Montage with other cuttings, possibly from a Gospel Book made for Pope Gregory XIII (r. 1572–85).
Italy, probably Rome, ca. 1572–85.
413 x 277mm
Purchased by Pierpont Morgan from Leo Olschki, 1907. MS M.270.
This "leaf " is actually a montage of vellum cuttings excised from one or more service books taken from the Sistine Chapel during the 1798 French occupation of Rome. These cuttings were brought to England by Luigi Celotti (1759–1843), who presumably created the montage and sold it at Christie's on 26 May 1825, lot 87. In the Celotti sale catalogue, William Ottley (1771–1836) listed it under Pope Gregory XIII and attributed it to Giulio Clovio (1498–1578). It was then in Ottley's own sale at Sotheby's (10 May 1838, lot 243). The dealer Leo Olschki wisely offered the leaf to Morgan, who had acquired Clovio's masterpiece, the Farnese Hours, three years earlier.
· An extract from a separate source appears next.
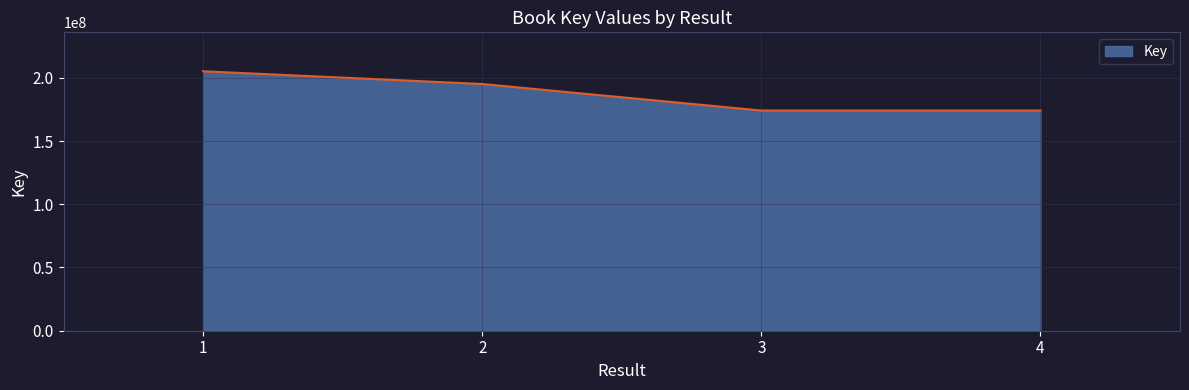

True or false: the data shows 42980445 at 4.

False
If the portraits are not by Clovio (he was then quite old) they are certainly by an artist who came under his influence.
|Seated Ruler with Two Women and a Standing Saint|
Cutting from a choir book, in Latin
France, perhaps Paris, first quarter of the twentieth century
Illuminated by the Spanish Forger
245 x 195 mm
Purchased (as the Spanish Forger), 1967. MS M.786c.
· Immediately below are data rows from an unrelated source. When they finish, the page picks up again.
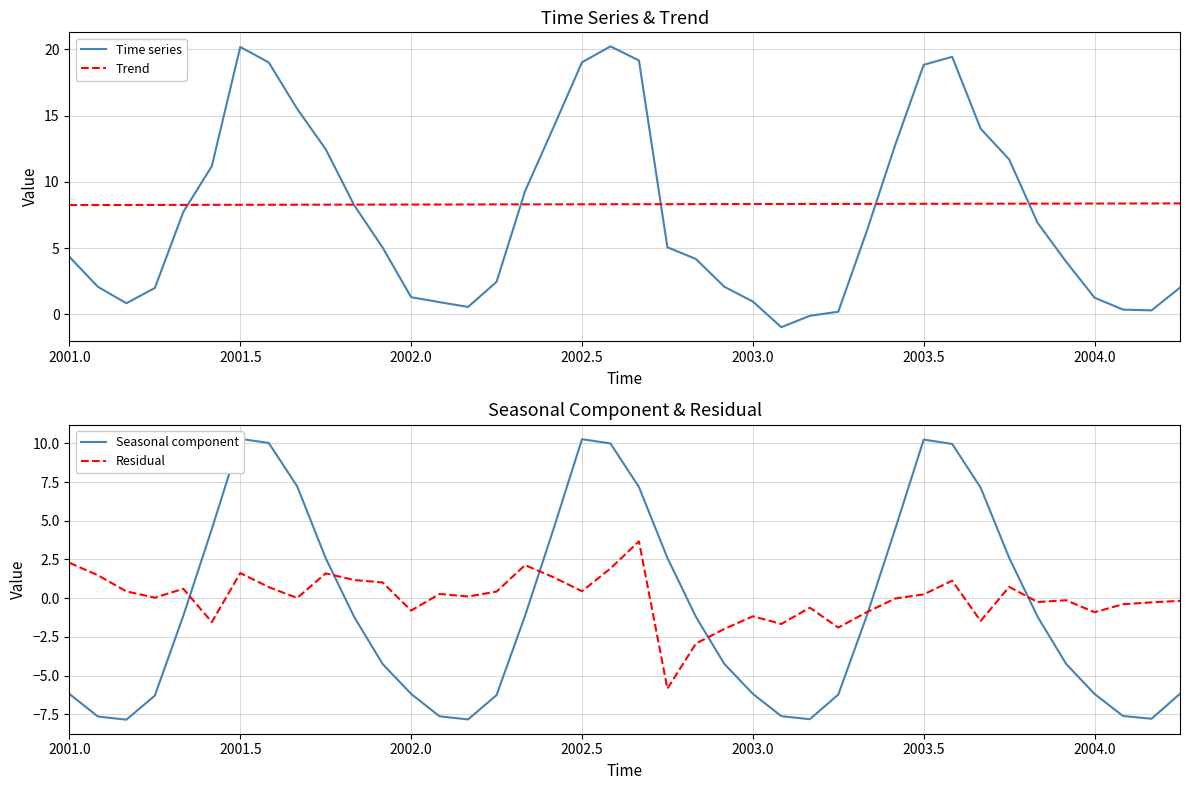

Which category has the lowest value in the Trend series?

2001.0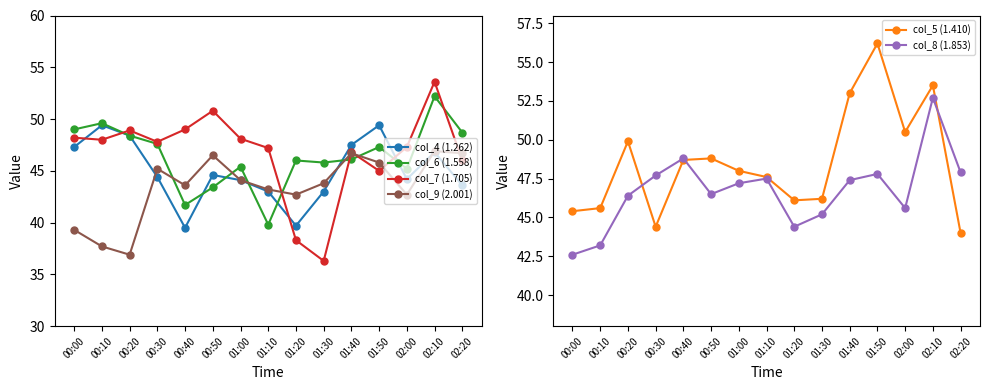

How many lines are shown in the chart?

6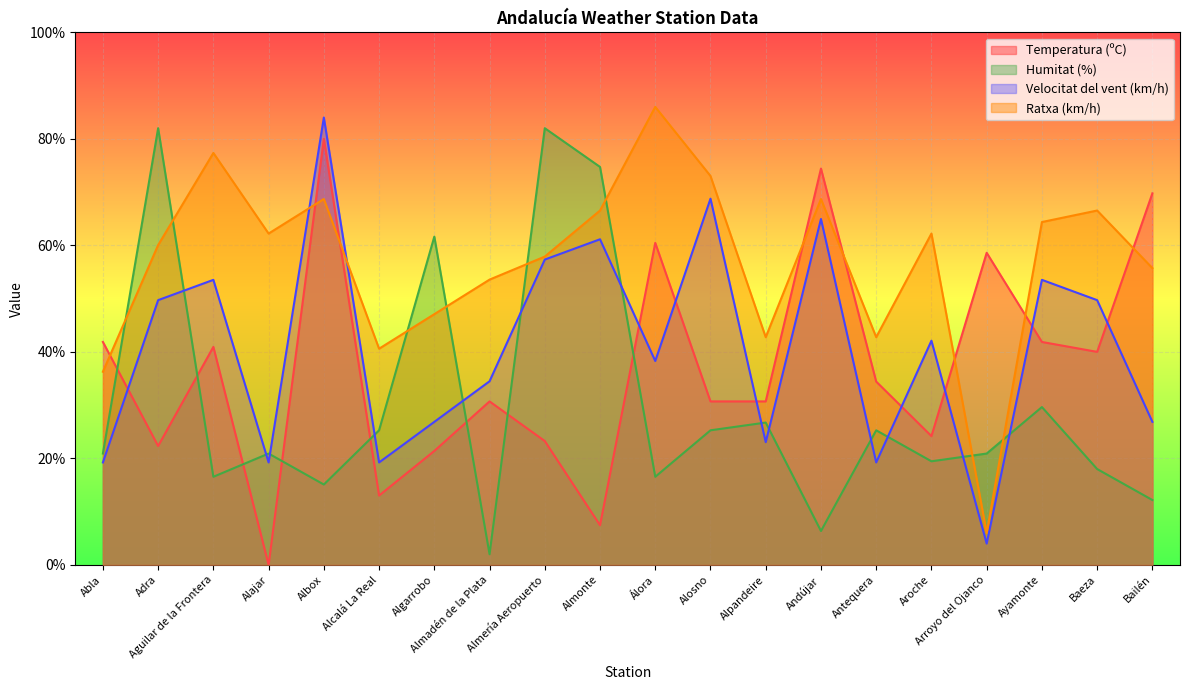

What is the difference between the maximum and second lowest values in the Velocitat del vent (km/h) series?

64.8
The Spanish Forger was keenly aware of the growing market for single leaves and cuttings, producing nearly two hundred fifty of them for an unsuspecting public. The forger's nationality remains unknown, but Belle da Costa Greene named him the Spanish Forger after she had exposed a panel by him that was thought to be Spanish. This leaf was the first manuscript illumination tested using neutron activation analysis, resulting in the identification of the green pigment as copper arsenite or Paris green, which was not available before 1814. In 1978 the Spanish Forger became the first illuminator to be given a one-man show at the Morgan, causing Hilton Kramer to comment "that many a genuine artist has received a lot less from posterity."